A short time later, he began his return to Jewish religious practice under the direction of Rabbi Israel Meir Lau and Rabbi Yitzchak Ginsburgh. Influenced by friends from the Chabad Chassidic school of thought, he traveled to New York to spend an entire year in the court of the Lubavitcher Rebbe Rabbi Menachem Mendel Schneerson. Eventually, he returned to Jerusalem and chose to follow the directives of Breslov Chassidism. As part of his becoming a ba'al teshuva, he began to use his full name "David Refael" and his original family name "Feinshil" which was used by his ancestors in the Diaspora. His grandfather, who immigrated to Israel during the second aliya, had Hebraicised it to "Ben-Ami".

For many years, he abandoned his musical career and focused on anthologizing ancient Chassidic melodies from the elderly people of the Meah Shearim neighborhood in Jerusalem, which he performed in his albums from 1988 onwards.

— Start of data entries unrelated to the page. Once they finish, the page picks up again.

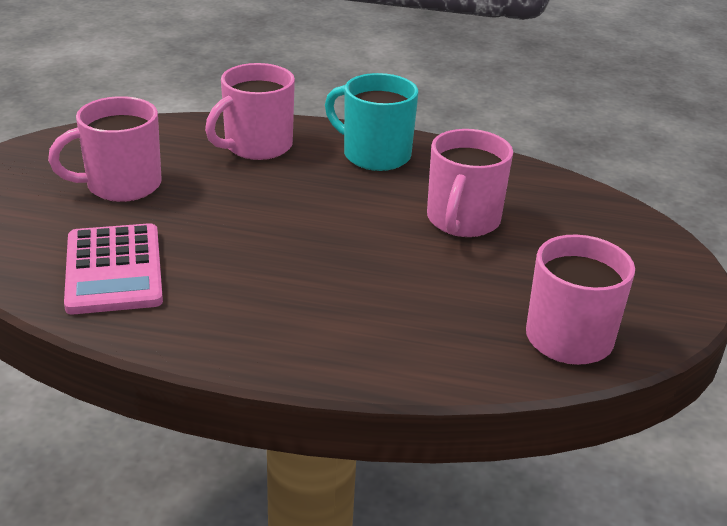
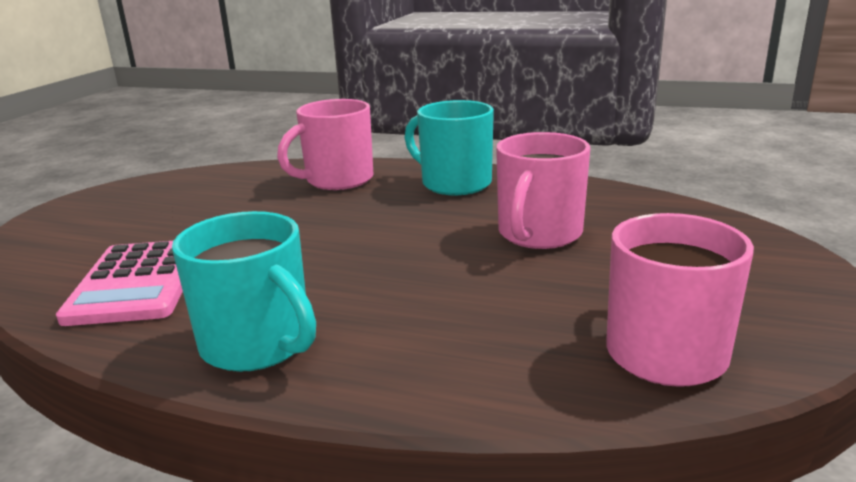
camera: 10 degrees right, 10 degrees down
(121, 185) = (190, 212): pink mug -> none
(252, 332) = (258, 345): none -> turquoise mug

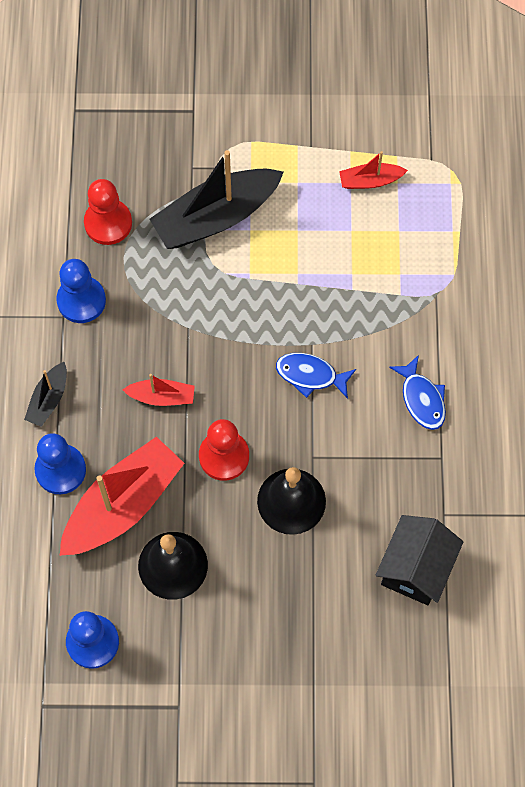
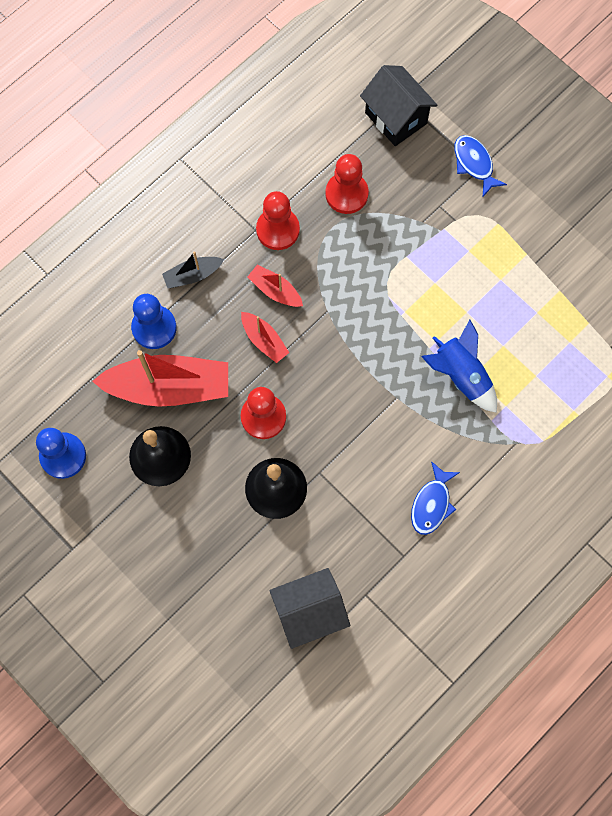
camera: 45 degrees right, 5 degrees up
(81, 300) = (278, 230): blue pawn -> red pawn
(85, 129) = (395, 118): none -> black house
(216, 217) = (421, 253): black boat -> none
(310, 375) = (374, 417): blue fish -> blue fish (474, 164)
(343, 282) = (460, 375): none -> blue rocket
(370, 181) = (552, 323): red boat -> red boat (275, 290)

He stated, "My mission is to endow the songs and to perpetuate the melodies." In his appearances, he performed Israeli songs, and in one of his later albums, he sings Israeli songs and tunes that were inspired prior to the establishment of the State of Israel.

==Death==
David ben-Ami contracted COVID-19 during the COVID-19 pandemic in Israel. He was hospitalized on October 7, 2020, when his health conditions worsened. He died on 9 October 2020, one day after his 70th birthday.

== Discography ==
- Melodies of Rabbi Nachman of Breslov and his students, 3 discs.
- We are for God and our eyes are to God - 2006.